# Yeast



## Maui Joe (Jul 14, 2004)

Normal practice I would just add 1 packet of "yeast per must, being a 1-gallon must or up to 5-gallons. Focusing on 1 (one) gallon experiemnts, I would think that 1-packet, properly "hydrated" would be ample to use in two separate 1-gallon experiemts if all conditions were met verses using two packets. 1 for each gallon? Has this been tried by anyone?


----------



## masta (Jul 14, 2004)

Maui Joe,


I have used small portions of a yeast packet in the past for small batches and then resealed the packet with good success. I just rolled down the top of packet to removed all the air you can then sealed with tape then put if plastic bag andplace in fridge for longer term storage.I would try 1/2 a pack for 1 gallon...a little more yeast certainly won't hurt.


----------



## Maui Joe (Jul 14, 2004)

Thanks masta,


I just get so use to opening a packet each time I make a gallon or two....I am getting ready to do 2- one gallon so I'll split the packet and go for it.

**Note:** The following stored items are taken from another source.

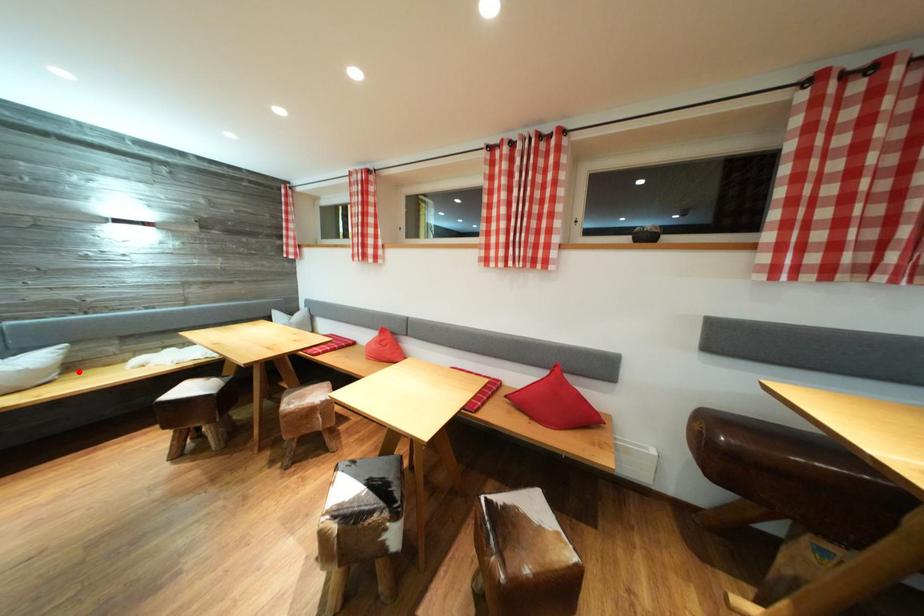
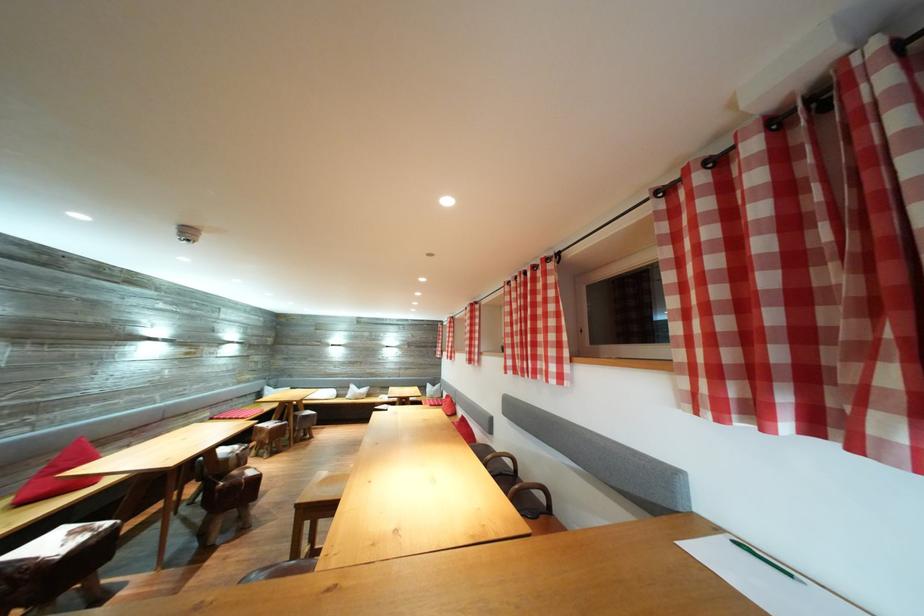
The point at the highlighted location is marked in the first image. Where is the corresponding point in the second image?

(375, 400)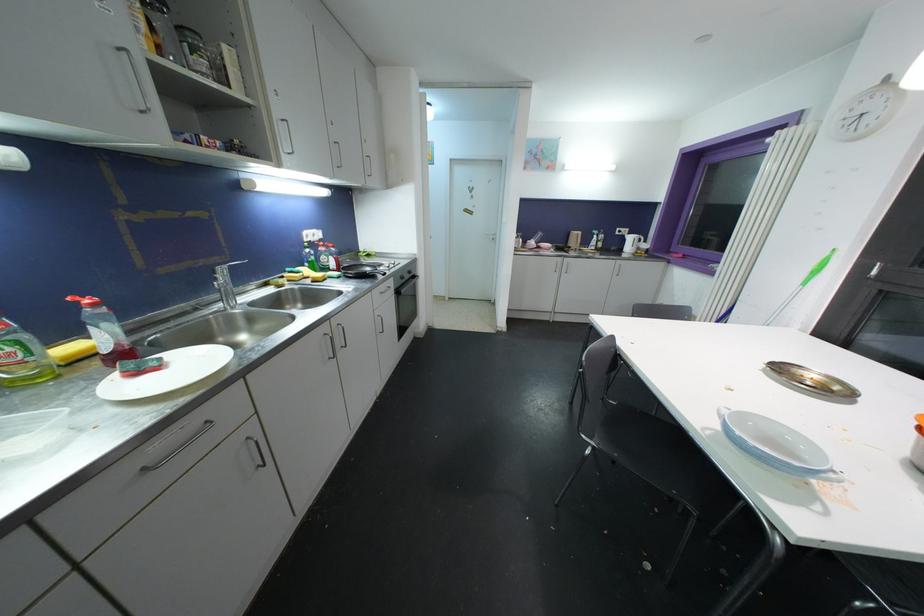
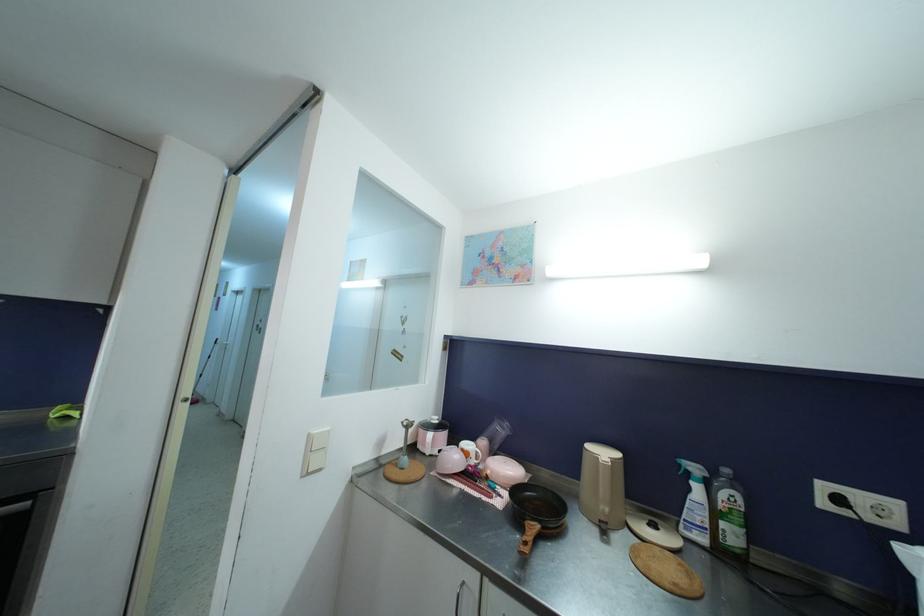
Locate, in the second image, the point that corresponds to [599,235] in the first image.

(699, 472)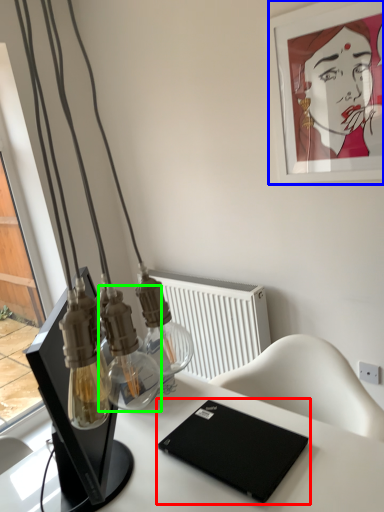
Question: Which object is positioned closest to laptop (highlighted by a red box)? Select from picture frame (highlighted by a blue box) and bottle (highlighted by a green box).

Choices:
 (A) picture frame
 (B) bottle

Answer: (B)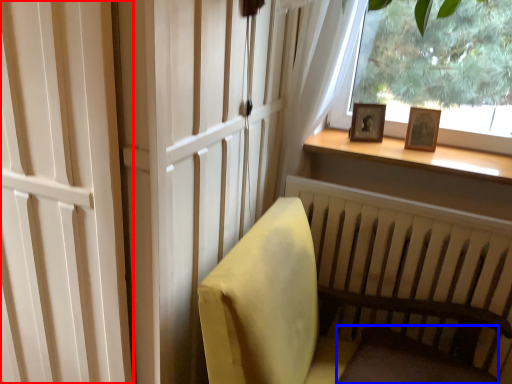
Question: Which of the following is the farthest to the observer, screen door (highlighted by a red box) or footrest (highlighted by a blue box)?

Choices:
 (A) screen door
 (B) footrest

Answer: (B)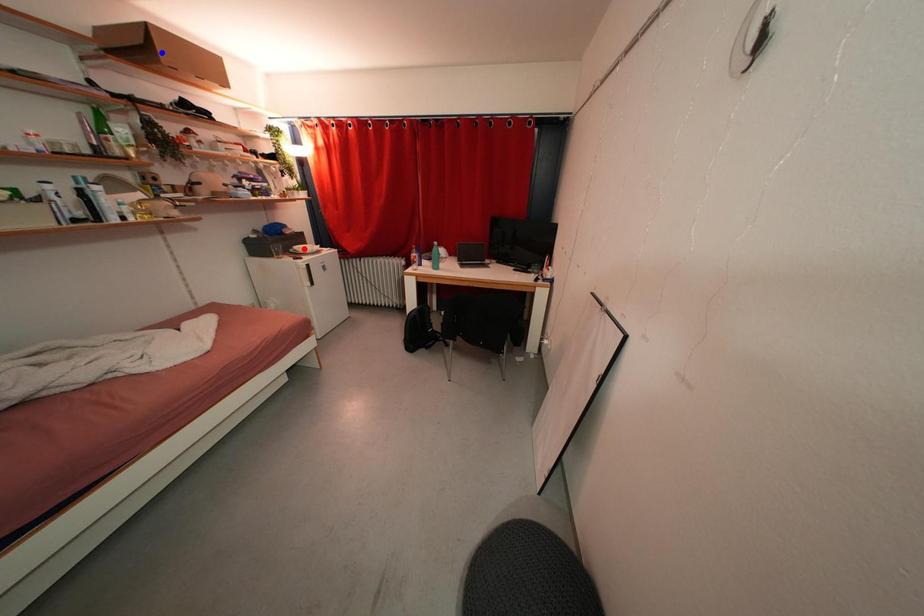
Question: In the image, two points are highlighted. Which point is nearer to the camera? Reply with the corresponding letter.

Choices:
 (A) blue point
 (B) red point

Answer: (A)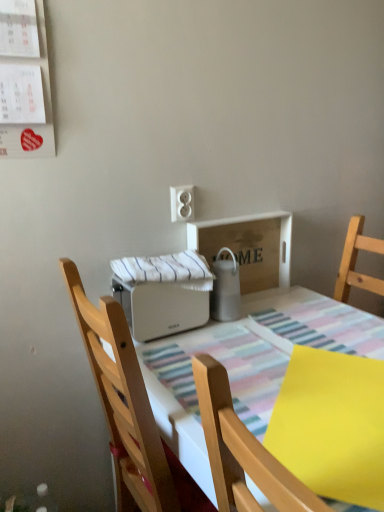
Where is `vacant space behind yellow matte paper at lower right`? vacant space behind yellow matte paper at lower right is located at coordinates (282, 340).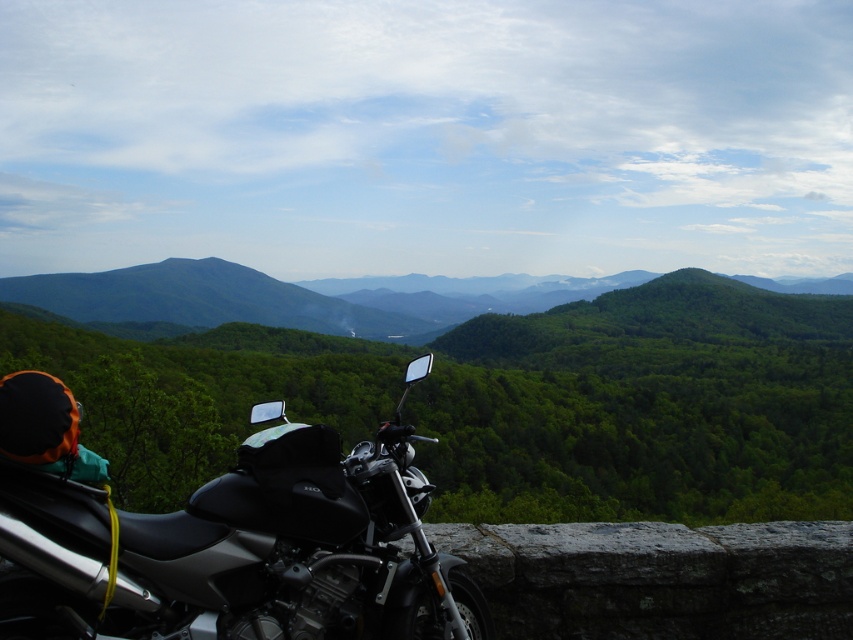
From the picture: You are a photographer planning to capture the green forested mountain at center and the shiny black motorcycle at lower left in a single frame. Considering their sizes in the image, which object will appear larger?

The green forested mountain at center will appear larger in the image because it has a greater height compared to the shiny black motorcycle at lower left.

You are a photographer planning to capture a landscape photo that includes both the green forested mountain at center and the shiny black motorcycle at lower left. Considering their sizes in the frame, which object should you focus on to ensure both are clearly visible?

Thanks again.


----------



## lickermaker (Mar 12, 2014)

I used 3.5 grams per gallon or one half pack and both mine are fermenting well


----------



## seth8530 (Mar 12, 2014)

lickermaker said:


> I used 3.5 grams per gallon or one half pack and both mine are fermenting well



Necro post much ^___6 ?


----------



## salcoco (Mar 14, 2014)

nominal use of yeast is 1 gram per gallon. a half packet is quite adequate for a one gallon batch. one packet could due three one gallon batches if split equally.


----------



## not-so-Highborne (Apr 22, 2014)

What about this turbo yeast? And should the yeast be allowed to breath during the primary fermentation? I know some who just cover it with a towel and lock it during secondary. I have also head people air lock it from the start. What's the best course here?


From the not-so-Highborne.


----------



## sour_grapes (Apr 22, 2014)

My understanding is that turbo yeast is capable of fermenting to very high alcohol levels, and can do it very quickly. Neither of these attributes is necessary in making fine wine, so there is not much attention paid to it here. 

Most people here do not use an airlock until secondary, but many here have reported that it seems to turn out the same either way. That is my experience, too.


----------



## not-so-Highborne (Apr 22, 2014)

K great thanks. 


From the not-so-Highborne.


----------